Segment Open
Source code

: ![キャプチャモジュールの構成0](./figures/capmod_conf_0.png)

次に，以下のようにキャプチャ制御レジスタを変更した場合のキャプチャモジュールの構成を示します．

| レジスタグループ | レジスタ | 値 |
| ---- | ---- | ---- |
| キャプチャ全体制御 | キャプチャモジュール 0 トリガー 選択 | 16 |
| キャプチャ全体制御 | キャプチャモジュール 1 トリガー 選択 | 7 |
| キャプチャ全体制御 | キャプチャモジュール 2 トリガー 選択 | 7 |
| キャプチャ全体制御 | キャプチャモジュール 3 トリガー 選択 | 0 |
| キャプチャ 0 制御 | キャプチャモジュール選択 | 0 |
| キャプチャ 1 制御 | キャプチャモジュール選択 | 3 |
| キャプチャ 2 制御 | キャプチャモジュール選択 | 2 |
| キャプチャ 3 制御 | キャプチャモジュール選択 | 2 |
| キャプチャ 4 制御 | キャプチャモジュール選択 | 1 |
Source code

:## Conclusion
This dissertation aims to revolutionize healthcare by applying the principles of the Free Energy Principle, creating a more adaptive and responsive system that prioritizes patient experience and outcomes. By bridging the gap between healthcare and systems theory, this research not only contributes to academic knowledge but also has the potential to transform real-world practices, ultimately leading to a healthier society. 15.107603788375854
Segment Closed
▶ **Problem requirements**: Take from the listing above each line that contains the string "キャプチャ全体制御".

▶ **Task answer**:
| キャプチャ全体制御 | キャプチャモジュール 0 トリガー 選択 | 16 |
| キャプチャ全体制御 | キャプチャモジュール 1 トリガー 選択 | 7 |
| キャプチャ全体制御 | キャプチャモジュール 2 トリガー 選択 | 7 |
| キャプチャ全体制御 | キャプチャモジュール 3 トリガー 選択 | 0 |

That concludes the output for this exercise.